Text block:
┌──
This is an update on the latest Swift River open group meeting that took place this morning at the InSTEDD office in Palo Alto. Ushahidi colleague Kaushal Jhalla first proposed the idea behind Swift River after the terrorist attacks on Mumbai last November. Ushahidi has since taken on the initiative as a core project since the goal of Swift River is central to the group’s mission: the crowdsourcing of crisis information.
Kaushal and Chris Blow gave the first formal presentation of Swift River during our first Ushahidi strategy meeting in Orlando last March where we formally established the Swift River group, which includes Andrew Turner, Sean Gourely, Erik Hersman and myself in addition to Kaushal and Chris. Andrew has played a pivotal role in getting Swift River and Vote Report India off the ground and I highly recommend reading his blog post on the initiative.
The group now includes several new friends of Ushahidi, a number of whom kindly shared their time and insights this morning after Chris kicked off the meeting to bring everyone up to speed. The purpose of this blog post is to outline how I hope Swift River moves forward based on this morning’s fruitful session. Please see my previous blog post for an overview of the basic methodology.
The purpose of the Swift River platform, as I proposed this morning, is to provide two core services. The first, to borrow Guarva Mishra‘s description, is to crowdsource the tagging of crisis information. The second is to triangulate the tagged information to assign reality scores to individual events. Confused? Not to worry, it’s actually really straightforward.
Information on a developing crisis can be captured from several text-based sources such articles from online news media, Tweets and SMS, for example. Of course, video footage, pictures and satellite imagery can also provide important information, but we’re more interested in text-based data for now.
└──
Problem description: Reproduce the Swift River post above in full, word for word. The listing is separate material with no connection to the Swift River post.

Dataset excerpts:
┌──
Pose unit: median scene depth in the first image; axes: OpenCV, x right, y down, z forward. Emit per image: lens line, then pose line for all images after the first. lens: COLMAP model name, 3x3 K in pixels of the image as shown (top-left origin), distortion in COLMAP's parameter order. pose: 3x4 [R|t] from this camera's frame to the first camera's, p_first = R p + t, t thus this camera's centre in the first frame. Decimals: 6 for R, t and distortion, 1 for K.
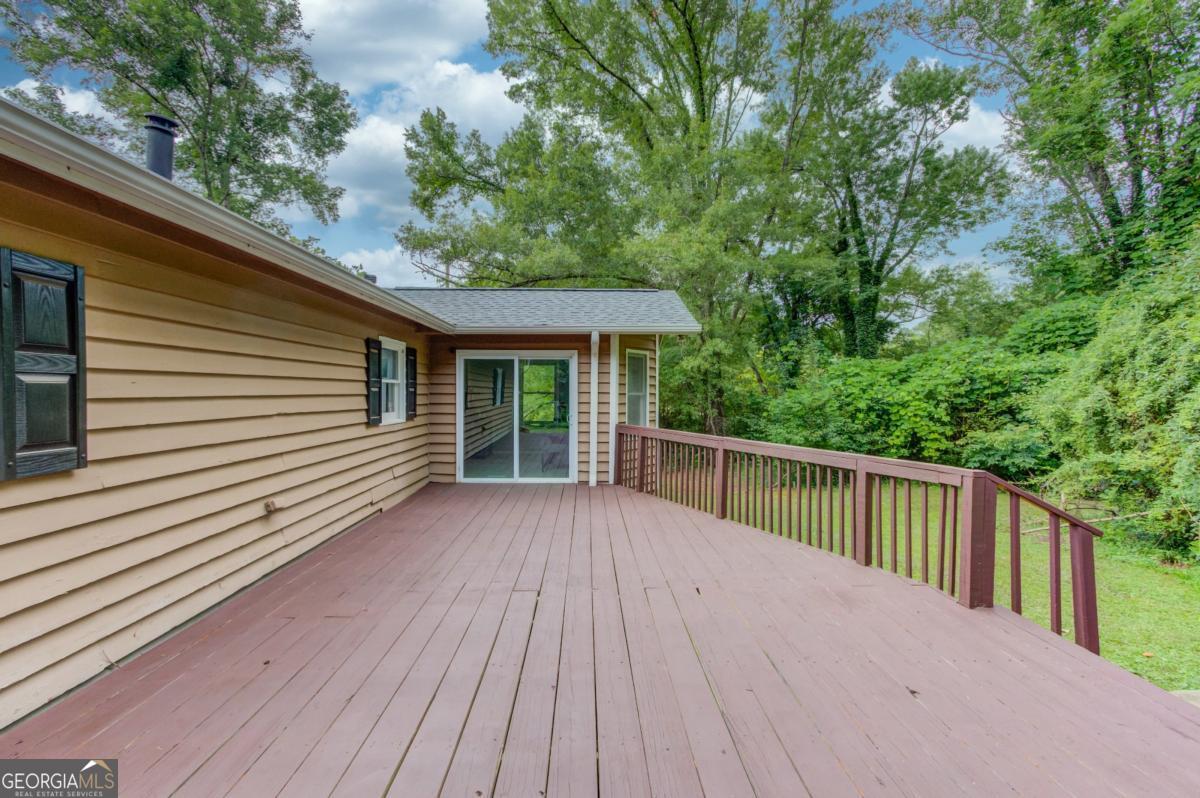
lens RADIAL K [[565.6, 0, 596.8], [0, 565.6, 395.4], [0, 0, 1]] dist [-0.001709, -0.000620]
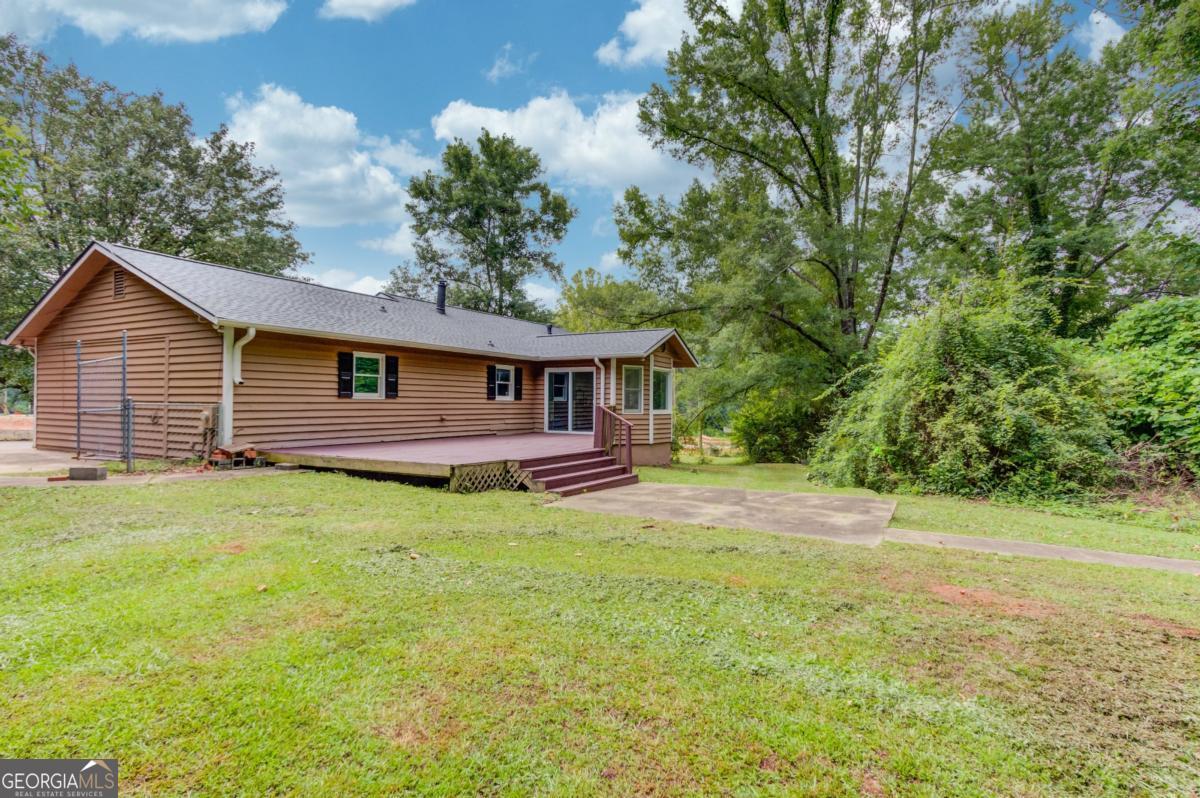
lens RADIAL K [[571.8, 0, 606.8], [0, 571.8, 399.2], [0, 0, 1]] dist [-0.002692, -0.000256]
pose [[0.874119, -0.001941, -0.485708, 0.501459], [-0.006877, 0.999842, -0.016373, 0.034052], [0.485663, 0.017653, 0.873968, -0.366346]]
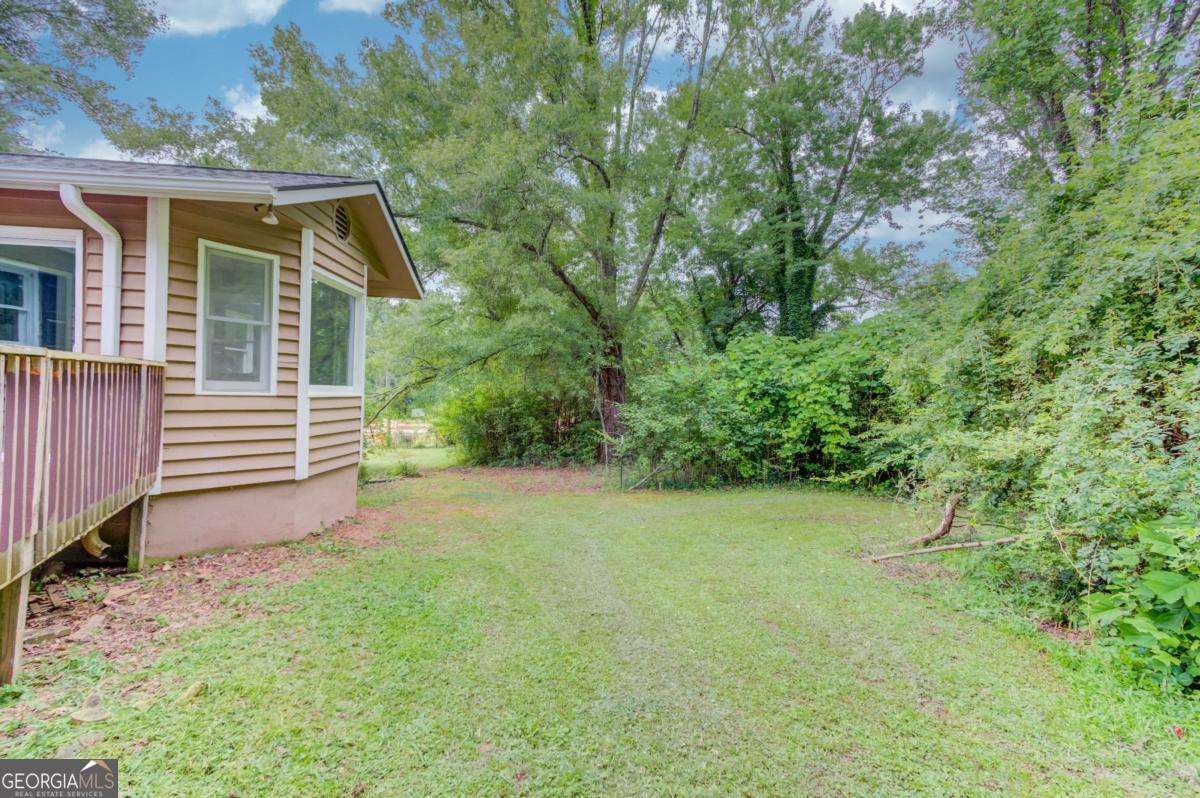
lens RADIAL K [[571.8, 0, 606.8], [0, 571.8, 399.2], [0, 0, 1]] dist [-0.002692, -0.000256]
pose [[0.999173, 0.029292, 0.028197, 0.252632], [-0.029386, 0.999564, 0.002943, 0.038521], [-0.028099, -0.003769, 0.999598, 0.207723]]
└──
Problem solution:
This is an update on the latest Swift River open group meeting that took place this morning at the InSTEDD office in Palo Alto. Ushahidi colleague Kaushal Jhalla first proposed the idea behind Swift River after the terrorist attacks on Mumbai last November. Ushahidi has since taken on the initiative as a core project since the goal of Swift River is central to the group’s mission: the crowdsourcing of crisis information.
Kaushal and Chris Blow gave the first formal presentation of Swift River during our first Ushahidi strategy meeting in Orlando last March where we formally established the Swift River group, which includes Andrew Turner, Sean Gourely, Erik Hersman and myself in addition to Kaushal and Chris. Andrew has played a pivotal role in getting Swift River and Vote Report India off the ground and I highly recommend reading his blog post on the initiative.
The group now includes several new friends of Ushahidi, a number of whom kindly shared their time and insights this morning after Chris kicked off the meeting to bring everyone up to speed. The purpose of this blog post is to outline how I hope Swift River moves forward based on this morning’s fruitful session. Please see my previous blog post for an overview of the basic methodology.
The purpose of the Swift River platform, as I proposed this morning, is to provide two core services. The first, to borrow Guarva Mishra‘s description, is to crowdsource the tagging of crisis information. The second is to triangulate the tagged information to assign reality scores to individual events. Confused? Not to worry, it’s actually really straightforward.
Information on a developing crisis can be captured from several text-based sources such articles from online news media, Tweets and SMS, for example. Of course, video footage, pictures and satellite imagery can also provide important information, but we’re more interested in text-based data for now.